Onder's case was appealed at every possible level over the next three years by Hasip Kaplan, a well-known Turkish human rights lawyer. But the Turkish appellate courts refused to re-examine the evidence for his conviction. Kaplan did, however, win a reduced sentence for Onder, since he was under 18 years of age at the time of arrest and thus legally exempt from the death penalty meted out to him.

Now 27, Onder has since his conviction been incarcerated in Istanbul's high-security Umraniye Military Prison. He is currently being allowed visits from his family every 15 days. During the initial months of this year, the jail was closed to visitation in the wake of massive prison riots last December that left 30 prisoners and two guards dead and Onder's own barracks destroyed by fire.

The youngest of nine children, Onder has one brother and sister still residing in Istanbul. Most of his family, including his elderly mother, have emigrated from Turkey to Switzerland and Germany over the past two decades. His family has not given up hope that the ECHR will rule in his favor, even perhaps by the end of this year.

If Onder's conviction is not overturned by the ECHR, he would be eligible for parole on June 25, 2003, after serving three-fourths of his commuted death sentence.

Last month, the ECHR in Strasbourg handed down 34 verdicts in which Turkey was found guilty of human rights abuses. The Turkish republic was ordered on September 19 to pay a total of $375,000 in compensation to the aggrieved parties.
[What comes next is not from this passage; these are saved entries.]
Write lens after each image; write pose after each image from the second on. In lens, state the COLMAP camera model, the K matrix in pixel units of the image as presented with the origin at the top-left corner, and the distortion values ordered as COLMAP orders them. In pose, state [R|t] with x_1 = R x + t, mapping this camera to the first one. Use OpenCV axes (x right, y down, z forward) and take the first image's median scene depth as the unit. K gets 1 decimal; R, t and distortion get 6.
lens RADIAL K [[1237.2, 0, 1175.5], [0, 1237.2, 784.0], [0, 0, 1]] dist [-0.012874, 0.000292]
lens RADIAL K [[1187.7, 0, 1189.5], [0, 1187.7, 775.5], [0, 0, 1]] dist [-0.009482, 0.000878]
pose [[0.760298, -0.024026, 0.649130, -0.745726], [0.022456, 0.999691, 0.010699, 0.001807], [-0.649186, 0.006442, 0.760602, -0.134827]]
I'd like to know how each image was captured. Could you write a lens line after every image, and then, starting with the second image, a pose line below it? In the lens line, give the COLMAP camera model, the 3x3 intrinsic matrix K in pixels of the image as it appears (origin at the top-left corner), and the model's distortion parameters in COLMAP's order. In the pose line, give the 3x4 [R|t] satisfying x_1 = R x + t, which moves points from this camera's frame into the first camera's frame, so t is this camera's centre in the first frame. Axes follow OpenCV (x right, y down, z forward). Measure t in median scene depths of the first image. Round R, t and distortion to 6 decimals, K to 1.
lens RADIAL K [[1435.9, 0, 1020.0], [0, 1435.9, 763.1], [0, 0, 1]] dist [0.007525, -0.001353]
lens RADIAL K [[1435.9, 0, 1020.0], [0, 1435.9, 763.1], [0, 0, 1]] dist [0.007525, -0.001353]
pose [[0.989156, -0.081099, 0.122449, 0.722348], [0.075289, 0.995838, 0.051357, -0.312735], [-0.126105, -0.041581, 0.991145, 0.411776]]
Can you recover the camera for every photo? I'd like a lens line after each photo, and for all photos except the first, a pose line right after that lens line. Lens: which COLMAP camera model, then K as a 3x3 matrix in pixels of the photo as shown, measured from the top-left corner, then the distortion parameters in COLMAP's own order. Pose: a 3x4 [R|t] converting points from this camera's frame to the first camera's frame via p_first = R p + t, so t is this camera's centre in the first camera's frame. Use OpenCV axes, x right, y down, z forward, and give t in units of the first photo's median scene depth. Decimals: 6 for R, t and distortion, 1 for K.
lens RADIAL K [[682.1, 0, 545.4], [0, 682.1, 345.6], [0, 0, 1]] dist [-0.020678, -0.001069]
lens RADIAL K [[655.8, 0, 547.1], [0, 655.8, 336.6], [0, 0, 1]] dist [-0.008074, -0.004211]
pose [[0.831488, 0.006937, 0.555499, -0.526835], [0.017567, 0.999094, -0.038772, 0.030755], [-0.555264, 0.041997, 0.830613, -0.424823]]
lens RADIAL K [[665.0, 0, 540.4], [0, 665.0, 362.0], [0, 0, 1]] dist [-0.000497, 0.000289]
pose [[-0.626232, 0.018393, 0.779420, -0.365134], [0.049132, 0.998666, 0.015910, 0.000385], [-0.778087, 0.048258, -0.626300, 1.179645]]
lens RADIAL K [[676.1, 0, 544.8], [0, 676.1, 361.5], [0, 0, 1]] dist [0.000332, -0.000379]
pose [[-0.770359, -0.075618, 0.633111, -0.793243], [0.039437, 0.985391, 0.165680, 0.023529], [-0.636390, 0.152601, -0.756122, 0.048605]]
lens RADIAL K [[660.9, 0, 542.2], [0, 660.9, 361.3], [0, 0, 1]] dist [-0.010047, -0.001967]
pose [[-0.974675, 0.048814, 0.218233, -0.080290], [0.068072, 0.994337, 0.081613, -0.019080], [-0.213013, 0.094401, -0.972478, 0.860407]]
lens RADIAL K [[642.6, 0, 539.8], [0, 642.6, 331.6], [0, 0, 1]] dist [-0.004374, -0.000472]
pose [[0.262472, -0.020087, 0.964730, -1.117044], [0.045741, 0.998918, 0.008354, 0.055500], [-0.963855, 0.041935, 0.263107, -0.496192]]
"Our international prestige has been eroded by these cases," Turkish Interior Minister Rustu Yucelen admitted in July. Some 2,700 Turkish cases have been filed at the human rights court since 1990, when Turkey formally recognized its judicial authority.

Riza Turmen, the sole Turkish judge serving at the ECHR, declared in May that the Turkish government should start charging the fine accessed by the ECHR to the police officials who commit torture. This would "act as a deterrent," he said, and force "widespread compliance with human rights." Turkey's poor human rights record remains a long-term stumbling block in its drive to join the European Union.